> **WHAT IS NEEDED**
Copy every record below, exactly as written.

(Entries taken from a collection)

################

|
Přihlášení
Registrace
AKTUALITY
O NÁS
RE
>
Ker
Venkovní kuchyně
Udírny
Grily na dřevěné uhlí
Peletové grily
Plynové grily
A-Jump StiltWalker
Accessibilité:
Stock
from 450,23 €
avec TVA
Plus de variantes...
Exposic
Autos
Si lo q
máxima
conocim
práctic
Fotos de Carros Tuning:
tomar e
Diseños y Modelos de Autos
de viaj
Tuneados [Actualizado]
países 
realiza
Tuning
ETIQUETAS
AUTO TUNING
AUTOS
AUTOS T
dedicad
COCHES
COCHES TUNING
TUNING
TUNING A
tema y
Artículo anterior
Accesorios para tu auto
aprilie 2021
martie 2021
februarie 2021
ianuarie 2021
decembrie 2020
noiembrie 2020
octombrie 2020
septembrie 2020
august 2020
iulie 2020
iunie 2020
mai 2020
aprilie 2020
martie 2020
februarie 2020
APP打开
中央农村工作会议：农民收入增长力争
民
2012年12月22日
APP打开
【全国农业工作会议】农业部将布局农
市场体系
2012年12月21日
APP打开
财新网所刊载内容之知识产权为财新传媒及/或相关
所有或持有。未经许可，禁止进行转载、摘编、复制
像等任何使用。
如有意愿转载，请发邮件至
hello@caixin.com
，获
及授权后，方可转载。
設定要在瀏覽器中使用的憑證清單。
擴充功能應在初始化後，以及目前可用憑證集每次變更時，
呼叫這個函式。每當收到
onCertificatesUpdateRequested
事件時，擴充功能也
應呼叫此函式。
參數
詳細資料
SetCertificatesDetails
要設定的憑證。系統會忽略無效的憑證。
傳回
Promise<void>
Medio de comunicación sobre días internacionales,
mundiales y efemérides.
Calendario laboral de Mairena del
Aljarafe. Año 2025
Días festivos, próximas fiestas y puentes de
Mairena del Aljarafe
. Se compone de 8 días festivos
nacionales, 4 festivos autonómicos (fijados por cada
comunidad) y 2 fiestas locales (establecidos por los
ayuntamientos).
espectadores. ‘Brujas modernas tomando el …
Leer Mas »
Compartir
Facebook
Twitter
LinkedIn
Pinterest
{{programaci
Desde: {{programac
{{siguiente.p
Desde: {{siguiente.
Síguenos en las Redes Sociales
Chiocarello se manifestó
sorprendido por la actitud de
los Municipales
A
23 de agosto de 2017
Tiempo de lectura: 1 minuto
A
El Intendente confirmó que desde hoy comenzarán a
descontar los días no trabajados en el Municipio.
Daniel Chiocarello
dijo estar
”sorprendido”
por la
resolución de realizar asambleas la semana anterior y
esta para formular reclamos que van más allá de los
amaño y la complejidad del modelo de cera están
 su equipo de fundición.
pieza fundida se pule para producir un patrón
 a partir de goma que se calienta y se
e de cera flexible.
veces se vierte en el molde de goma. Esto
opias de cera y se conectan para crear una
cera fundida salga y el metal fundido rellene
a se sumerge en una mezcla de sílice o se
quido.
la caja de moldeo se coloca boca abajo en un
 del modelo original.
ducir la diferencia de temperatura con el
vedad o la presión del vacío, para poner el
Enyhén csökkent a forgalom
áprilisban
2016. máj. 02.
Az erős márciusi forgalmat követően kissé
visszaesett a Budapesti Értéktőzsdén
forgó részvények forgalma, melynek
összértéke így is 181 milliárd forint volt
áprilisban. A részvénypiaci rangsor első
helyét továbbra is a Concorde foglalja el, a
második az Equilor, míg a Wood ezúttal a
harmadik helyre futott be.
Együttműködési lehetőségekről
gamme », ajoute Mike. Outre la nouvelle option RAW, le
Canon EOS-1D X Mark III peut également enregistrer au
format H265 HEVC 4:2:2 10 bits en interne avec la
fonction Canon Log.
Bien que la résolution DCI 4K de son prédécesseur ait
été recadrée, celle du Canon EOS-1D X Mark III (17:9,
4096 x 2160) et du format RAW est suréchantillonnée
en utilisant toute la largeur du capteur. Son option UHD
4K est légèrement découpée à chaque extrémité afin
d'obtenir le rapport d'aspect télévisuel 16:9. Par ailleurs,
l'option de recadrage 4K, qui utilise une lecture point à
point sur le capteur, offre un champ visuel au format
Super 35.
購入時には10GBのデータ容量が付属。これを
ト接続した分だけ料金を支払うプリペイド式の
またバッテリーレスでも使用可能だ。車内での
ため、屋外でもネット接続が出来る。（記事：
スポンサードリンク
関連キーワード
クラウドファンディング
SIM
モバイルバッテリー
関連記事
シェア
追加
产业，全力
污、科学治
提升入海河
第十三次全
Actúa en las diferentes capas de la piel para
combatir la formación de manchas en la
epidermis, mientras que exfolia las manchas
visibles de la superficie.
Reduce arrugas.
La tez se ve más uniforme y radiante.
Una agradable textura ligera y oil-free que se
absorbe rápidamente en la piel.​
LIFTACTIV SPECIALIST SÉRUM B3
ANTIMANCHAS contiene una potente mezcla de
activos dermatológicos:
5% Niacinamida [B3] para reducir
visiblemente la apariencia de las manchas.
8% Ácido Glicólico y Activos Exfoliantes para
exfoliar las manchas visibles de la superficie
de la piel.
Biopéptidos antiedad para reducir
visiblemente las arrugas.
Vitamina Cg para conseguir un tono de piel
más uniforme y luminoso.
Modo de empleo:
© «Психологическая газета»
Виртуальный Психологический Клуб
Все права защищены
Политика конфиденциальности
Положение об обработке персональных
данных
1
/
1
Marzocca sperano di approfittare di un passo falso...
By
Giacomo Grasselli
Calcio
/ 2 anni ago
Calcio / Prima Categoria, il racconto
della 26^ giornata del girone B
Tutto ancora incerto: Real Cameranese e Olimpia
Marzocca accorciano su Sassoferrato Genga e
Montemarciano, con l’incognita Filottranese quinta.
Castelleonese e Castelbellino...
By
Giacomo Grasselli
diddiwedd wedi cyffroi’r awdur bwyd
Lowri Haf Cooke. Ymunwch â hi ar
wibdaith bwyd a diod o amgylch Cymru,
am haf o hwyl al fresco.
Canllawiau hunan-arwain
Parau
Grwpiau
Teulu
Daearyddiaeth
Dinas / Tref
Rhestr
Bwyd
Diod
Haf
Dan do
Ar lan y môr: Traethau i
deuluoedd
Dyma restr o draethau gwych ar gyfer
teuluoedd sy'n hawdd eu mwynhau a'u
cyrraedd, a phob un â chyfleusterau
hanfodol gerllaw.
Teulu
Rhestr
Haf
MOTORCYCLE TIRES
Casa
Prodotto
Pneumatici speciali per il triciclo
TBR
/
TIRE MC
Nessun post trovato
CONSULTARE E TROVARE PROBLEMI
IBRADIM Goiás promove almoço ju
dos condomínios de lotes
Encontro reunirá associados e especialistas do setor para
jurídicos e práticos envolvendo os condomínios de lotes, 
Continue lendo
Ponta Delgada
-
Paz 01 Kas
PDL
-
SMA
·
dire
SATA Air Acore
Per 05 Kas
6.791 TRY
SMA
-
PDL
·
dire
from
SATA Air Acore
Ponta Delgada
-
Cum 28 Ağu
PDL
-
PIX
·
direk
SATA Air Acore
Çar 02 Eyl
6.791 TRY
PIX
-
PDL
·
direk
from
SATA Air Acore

################

> **RESULT FOR THIS EXERCISE**
|
Přihlášení
Registrace
AKTUALITY
O NÁS
RE
>
Ker
Venkovní kuchyně
Udírny
Grily na dřevěné uhlí
Peletové grily
Plynové grily
A-Jump StiltWalker
Accessibilité:
Stock
from 450,23 €
avec TVA
Plus de variantes...
Exposic
Autos
Si lo q
máxima
conocim
práctic
Fotos de Carros Tuning:
tomar e
Diseños y Modelos de Autos
de viaj
Tuneados [Actualizado]
países 
realiza
Tuning
ETIQUETAS
AUTO TUNING
AUTOS
AUTOS T
dedicad
COCHES
COCHES TUNING
TUNING
TUNING A
tema y
Artículo anterior
Accesorios para tu auto
aprilie 2021
martie 2021
februarie 2021
ianuarie 2021
decembrie 2020
noiembrie 2020
octombrie 2020
septembrie 2020
august 2020
iulie 2020
iunie 2020
mai 2020
aprilie 2020
martie 2020
februarie 2020
APP打开
中央农村工作会议：农民收入增长力争
民
2012年12月22日
APP打开
【全国农业工作会议】农业部将布局农
市场体系
2012年12月21日
APP打开
财新网所刊载内容之知识产权为财新传媒及/或相关
所有或持有。未经许可，禁止进行转载、摘编、复制
像等任何使用。
如有意愿转载，请发邮件至
hello@caixin.com
，获
及授权后，方可转载。
設定要在瀏覽器中使用的憑證清單。
擴充功能應在初始化後，以及目前可用憑證集每次變更時，
呼叫這個函式。每當收到
onCertificatesUpdateRequested
事件時，擴充功能也
應呼叫此函式。
參數
詳細資料
SetCertificatesDetails
要設定的憑證。系統會忽略無效的憑證。
傳回
Promise<void>
Medio de comunicación sobre días internacionales,
mundiales y efemérides.
Calendario laboral de Mairena del
Aljarafe. Año 2025
Días festivos, próximas fiestas y puentes de
Mairena del Aljarafe
. Se compone de 8 días festivos
nacionales, 4 festivos autonómicos (fijados por cada
comunidad) y 2 fiestas locales (establecidos por los
ayuntamientos).
espectadores. ‘Brujas modernas tomando el …
Leer Mas »
Compartir
Facebook
Twitter
LinkedIn
Pinterest
{{programaci
Desde: {{programac
{{siguiente.p
Desde: {{siguiente.
Síguenos en las Redes Sociales
Chiocarello se manifestó
sorprendido por la actitud de
los Municipales
A
23 de agosto de 2017
Tiempo de lectura: 1 minuto
A
El Intendente confirmó que desde hoy comenzarán a
descontar los días no trabajados en el Municipio.
Daniel Chiocarello
dijo estar
”sorprendido”
por la
resolución de realizar asambleas la semana anterior y
esta para formular reclamos que van más allá de los
amaño y la complejidad del modelo de cera están
 su equipo de fundición.
pieza fundida se pule para producir un patrón
 a partir de goma que se calienta y se
e de cera flexible.
veces se vierte en el molde de goma. Esto
opias de cera y se conectan para crear una
cera fundida salga y el metal fundido rellene
a se sumerge en una mezcla de sílice o se
quido.
la caja de moldeo se coloca boca abajo en un
 del modelo original.
ducir la diferencia de temperatura con el
vedad o la presión del vacío, para poner el
Enyhén csökkent a forgalom
áprilisban
2016. máj. 02.
Az erős márciusi forgalmat követően kissé
visszaesett a Budapesti Értéktőzsdén
forgó részvények forgalma, melynek
összértéke így is 181 milliárd forint volt
áprilisban. A részvénypiaci rangsor első
helyét továbbra is a Concorde foglalja el, a
második az Equilor, míg a Wood ezúttal a
harmadik helyre futott be.
Együttműködési lehetőségekről
gamme », ajoute Mike. Outre la nouvelle option RAW, le
Canon EOS-1D X Mark III peut également enregistrer au
format H265 HEVC 4:2:2 10 bits en interne avec la
fonction Canon Log.
Bien que la résolution DCI 4K de son prédécesseur ait
été recadrée, celle du Canon EOS-1D X Mark III (17:9,
4096 x 2160) et du format RAW est suréchantillonnée
en utilisant toute la largeur du capteur. Son option UHD
4K est légèrement découpée à chaque extrémité afin
d'obtenir le rapport d'aspect télévisuel 16:9. Par ailleurs,
l'option de recadrage 4K, qui utilise une lecture point à
point sur le capteur, offre un champ visuel au format
Super 35.
購入時には10GBのデータ容量が付属。これを
ト接続した分だけ料金を支払うプリペイド式の
またバッテリーレスでも使用可能だ。車内での
ため、屋外でもネット接続が出来る。（記事：
スポンサードリンク
関連キーワード
クラウドファンディング
SIM
モバイルバッテリー
関連記事
シェア
追加
产业，全力
污、科学治
提升入海河
第十三次全
Actúa en las diferentes capas de la piel para
combatir la formación de manchas en la
epidermis, mientras que exfolia las manchas
visibles de la superficie.
Reduce arrugas.
La tez se ve más uniforme y radiante.
Una agradable textura ligera y oil-free que se
absorbe rápidamente en la piel.​
LIFTACTIV SPECIALIST SÉRUM B3
ANTIMANCHAS contiene una potente mezcla de
activos dermatológicos:
5% Niacinamida [B3] para reducir
visiblemente la apariencia de las manchas.
8% Ácido Glicólico y Activos Exfoliantes para
exfoliar las manchas visibles de la superficie
de la piel.
Biopéptidos antiedad para reducir
visiblemente las arrugas.
Vitamina Cg para conseguir un tono de piel
más uniforme y luminoso.
Modo de empleo:
© «Психологическая газета»
Виртуальный Психологический Клуб
Все права защищены
Политика конфиденциальности
Положение об обработке персональных
данных
1
/
1
Marzocca sperano di approfittare di un passo falso...
By
Giacomo Grasselli
Calcio
/ 2 anni ago
Calcio / Prima Categoria, il racconto
della 26^ giornata del girone B
Tutto ancora incerto: Real Cameranese e Olimpia
Marzocca accorciano su Sassoferrato Genga e
Montemarciano, con l’incognita Filottranese quinta.
Castelleonese e Castelbellino...
By
Giacomo Grasselli
diddiwedd wedi cyffroi’r awdur bwyd
Lowri Haf Cooke. Ymunwch â hi ar
wibdaith bwyd a diod o amgylch Cymru,
am haf o hwyl al fresco.
Canllawiau hunan-arwain
Parau
Grwpiau
Teulu
Daearyddiaeth
Dinas / Tref
Rhestr
Bwyd
Diod
Haf
Dan do
Ar lan y môr: Traethau i
deuluoedd
Dyma restr o draethau gwych ar gyfer
teuluoedd sy'n hawdd eu mwynhau a'u
cyrraedd, a phob un â chyfleusterau
hanfodol gerllaw.
Teulu
Rhestr
Haf
MOTORCYCLE TIRES
Casa
Prodotto
Pneumatici speciali per il triciclo
TBR
/
TIRE MC
Nessun post trovato
CONSULTARE E TROVARE PROBLEMI
IBRADIM Goiás promove almoço ju
dos condomínios de lotes
Encontro reunirá associados e especialistas do setor para
jurídicos e práticos envolvendo os condomínios de lotes, 
Continue lendo
Ponta Delgada
-
Paz 01 Kas
PDL
-
SMA
·
dire
SATA Air Acore
Per 05 Kas
6.791 TRY
SMA
-
PDL
·
dire
from
SATA Air Acore
Ponta Delgada
-
Cum 28 Ağu
PDL
-
PIX
·
direk
SATA Air Acore
Çar 02 Eyl
6.791 TRY
PIX
-
PDL
·
direk
from
SATA Air Acore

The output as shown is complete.